** Keypoint correspondence records **
*****

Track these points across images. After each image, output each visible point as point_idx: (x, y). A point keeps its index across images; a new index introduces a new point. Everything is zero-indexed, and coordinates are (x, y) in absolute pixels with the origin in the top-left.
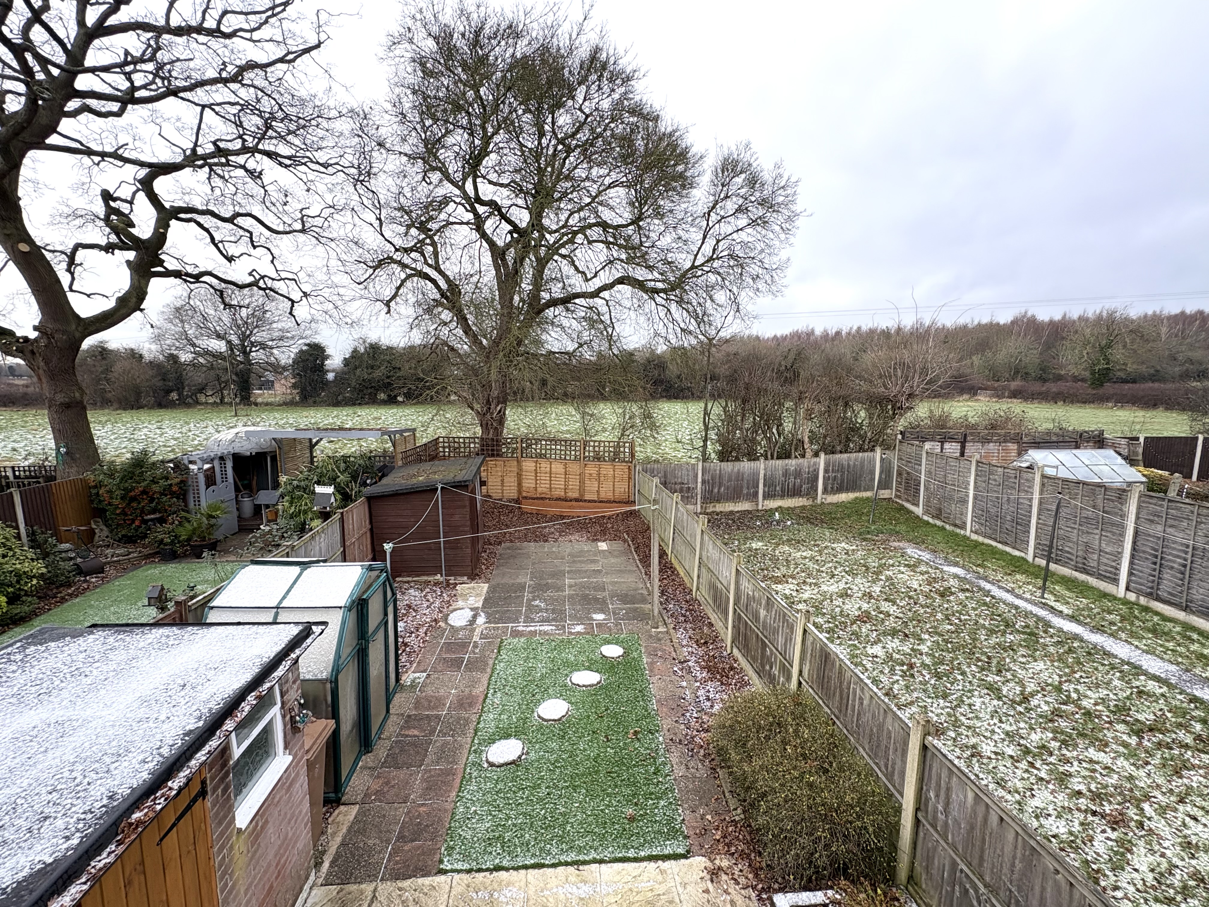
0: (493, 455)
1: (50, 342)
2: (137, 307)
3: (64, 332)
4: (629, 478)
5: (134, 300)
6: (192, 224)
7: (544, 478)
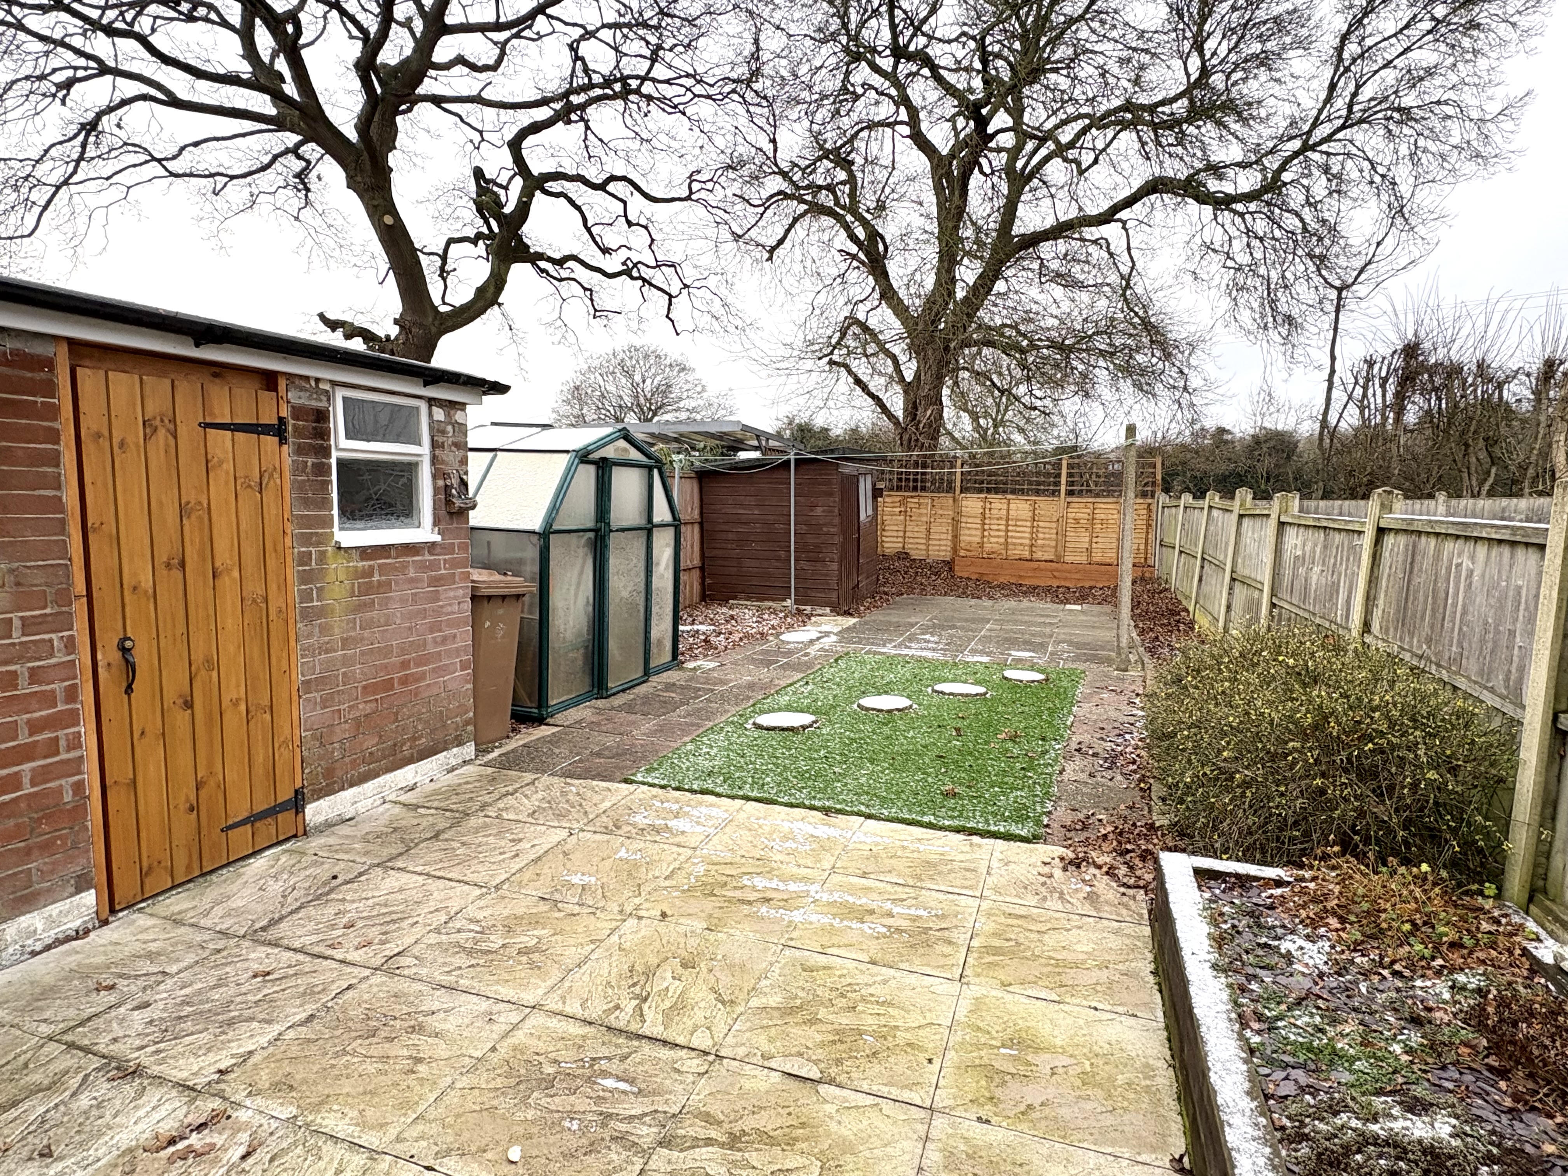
0: (915, 489)
1: (407, 339)
2: (494, 301)
3: (421, 325)
4: (1149, 526)
5: (492, 289)
6: (562, 199)
7: (996, 528)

*****

** TO DO **
Format the records above as a Markdown table with the columns Row and Line, giving each non-blank line its own numbered row. Leave the pictures out of the answer.

** SOLUTION TO THIS PROBLEM **
| Row | Line |
|---|---|
| 1 | Track these points across images. After each image, output each visible point as point_idx: (x, y). A point keeps its index across images; a new index introduces a new point. Everything is zero-indexed, and coordinates are (x, y) in absolute pixels with the origin in the top-left. |
| 2 | 0: (493, 455) |
| 3 | 1: (50, 342) |
| 4 | 2: (137, 307) |
| 5 | 3: (64, 332) |
| 6 | 4: (629, 478) |
| 7 | 5: (134, 300) |
| 8 | 6: (192, 224) |
| 9 | 7: (544, 478) |
| 10 | 0: (915, 489) |
| 11 | 1: (407, 339) |
| 12 | 2: (494, 301) |
| 13 | 3: (421, 325) |
| 14 | 4: (1149, 526) |
| 15 | 5: (492, 289) |
| 16 | 6: (562, 199) |
| 17 | 7: (996, 528) |